Here it may be observed that the priest, having examined the man and finding him clean, performed a ceremony signifying internal cleansing by blood ...

Hebrews 9:14:
How much more shall the blood of Christ, who through the eternal Spirit offered himself without spot to God, purge your conscience from dead works to serve the living God?

... and external cleansing by water ...

Ephesians 5:26:
That he might sanctify and cleanse it with the washing of water by the word,

... as well as the restoration of his strength, the return of normal color, and the removal of the odor of the illness. Note that the priest did not himself actually do any cleansing, but merely acknowledged and commemorated. The whole exercise looks forward to Christ who would restore the souls of men who have been weakened, stained, and made by sin to stink in the nostrils of God. It is Christ who frees men to rise as freed birds, to the high calling of our Father. But is there something the cleansed leper must do?

Leviticus 14:8-9:
And he that is to be cleansed shall wash his clothes, and shave off all his hair, and wash himself in water, that he may be clean: and after that he shall come into the camp, and shall tarry abroad out of his tent seven days.
9 But it shall be on the seventh day that he shall shave all his hair off his head and his beard and his eyebrows, even all his hair he shall shave off: and he shall wash his clothes, also he shall wash his flesh in water, and he shall be clean.

My dear fellow lepers: Jesus has washed us spiritually/ceremonially. Now, we must wash practically, time and again, leaving nothing about ourselves wherewith we might be reinfected. The commandment to shave every hair off the body suggests to us that this may require some radical action on our part; perhaps a lifestyle change, or even an alteration of diet. Would you stop seeking certain forms of entertainment, find new friends, or even adjust your sleeping habits? The question here is not what’s displeasing to God, but what opens your conscience to defilement, and will you allow the Lord to lead you away from it?

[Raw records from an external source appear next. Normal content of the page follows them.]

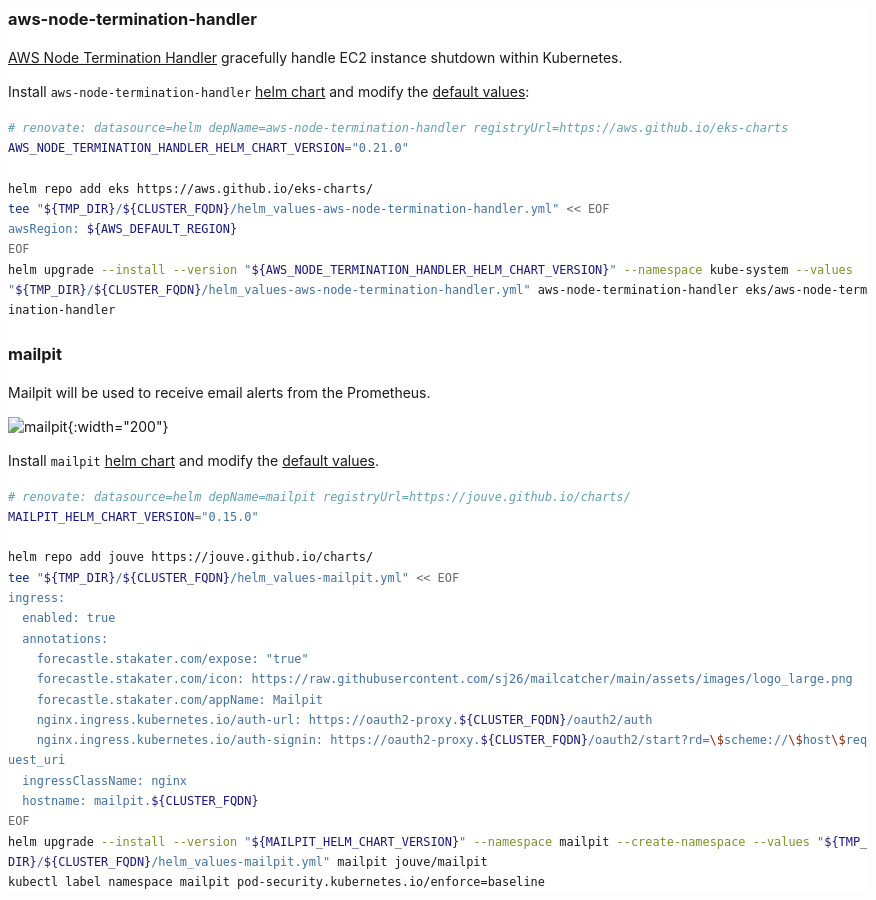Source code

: ### aws-node-termination-handler

[AWS Node Termination Handler](https://github.com/aws/aws-node-termination-handler)
gracefully handle EC2 instance shutdown within Kubernetes.

Install `aws-node-termination-handler`
[helm chart](https://artifacthub.io/packages/helm/aws/aws-node-termination-handler)
and modify the
[default values](https://github.com/aws/aws-node-termination-handler/blob/main/config/helm/aws-node-termination-handler/values.yaml):

```bash
# renovate: datasource=helm depName=aws-node-termination-handler registryUrl=https://aws.github.io/eks-charts
AWS_NODE_TERMINATION_HANDLER_HELM_CHART_VERSION="0.21.0"

helm repo add eks https://aws.github.io/eks-charts/
tee "${TMP_DIR}/${CLUSTER_FQDN}/helm_values-aws-node-termination-handler.yml" << EOF
awsRegion: ${AWS_DEFAULT_REGION}
EOF
helm upgrade --install --version "${AWS_NODE_TERMINATION_HANDLER_HELM_CHART_VERSION}" --namespace kube-system --values "${TMP_DIR}/${CLUSTER_FQDN}/helm_values-aws-node-termination-handler.yml" aws-node-termination-handler eks/aws-node-termination-handler
```

### mailpit

Mailpit will be used to receive email alerts from the Prometheus.

![mailpit](https://raw.githubusercontent.com/sj26/mailcatcher/main/assets/images/logo_large.png){:width="200"}

Install `mailpit`
[helm chart](https://artifacthub.io/packages/helm/jouve/mailpit)
and modify the
[default values](https://github.com/jouve/charts/blob/main/charts/mailpit/values.yaml).

```bash
# renovate: datasource=helm depName=mailpit registryUrl=https://jouve.github.io/charts/
MAILPIT_HELM_CHART_VERSION="0.15.0"

helm repo add jouve https://jouve.github.io/charts/
tee "${TMP_DIR}/${CLUSTER_FQDN}/helm_values-mailpit.yml" << EOF
ingress:
  enabled: true
  annotations:
    forecastle.stakater.com/expose: "true"
    forecastle.stakater.com/icon: https://raw.githubusercontent.com/sj26/mailcatcher/main/assets/images/logo_large.png
    forecastle.stakater.com/appName: Mailpit
    nginx.ingress.kubernetes.io/auth-url: https://oauth2-proxy.${CLUSTER_FQDN}/oauth2/auth
    nginx.ingress.kubernetes.io/auth-signin: https://oauth2-proxy.${CLUSTER_FQDN}/oauth2/start?rd=\$scheme://\$host\$request_uri
  ingressClassName: nginx
  hostname: mailpit.${CLUSTER_FQDN}
EOF
helm upgrade --install --version "${MAILPIT_HELM_CHART_VERSION}" --namespace mailpit --create-namespace --values "${TMP_DIR}/${CLUSTER_FQDN}/helm_values-mailpit.yml" mailpit jouve/mailpit
kubectl label namespace mailpit pod-security.kubernetes.io/enforce=baseline
```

Genesis 19 tells us that Lot was not exactly enthusiastic about leaving Sodom, where there was “fullness of bread and abundance of idleness” (Ezek. 16:46), even though he was “vexed with the filthy conversation if the wicked” (2 Pet. 2:7). But when the angel took his hand and led him out, he went. He left many things that were comforting to his flesh, because it became clear that to remain in comfort would result in destruction. The point I’m making is not that every pleasant thing must go from your life; the point is this:

2 Peter 1:10a:
Wherefore the rather, brethren, give diligence to make your calling and election sure....

The context in which this verse is set speaks of adding such things as virtue, temperance, godliness to your faith. Things which hinder you from doing this, which in and of themselves are not sins, but do make openings in your soul whereby you are beset by sin, need to be done away with.

1 Peter 1:11:
Dearly beloved, I beseech you as strangers and pilgrims, abstain from fleshly lusts which war against the soul;

It is in these things that you “work out your own salvation with fear and trembling” (Phil. 2:12). It’s a practice which must be engaged in continually, for as it was for the cleansed leper, one washing and shave is not enough to certify and establish your cleansing; but let’s not forget that through it all the Lord is near and ever ready to help at every turn. You are clean, tarrying abroad out of your tent, which is to say living your daily life, IN THE CAMP. You are his NOW!

If you will live this way, keeping priorities in order in your own soul, you will experience no compulsion to seek salvation through good works, advertising the gospel, or in some other way trying to further the Lord’s ministry in your own power. You will instead find rest; allowing Jesus to build his church, and having the solid assurance that he will grant you abundant opportunities to speak, to do, to participate freely and joyously in the work that he is doing.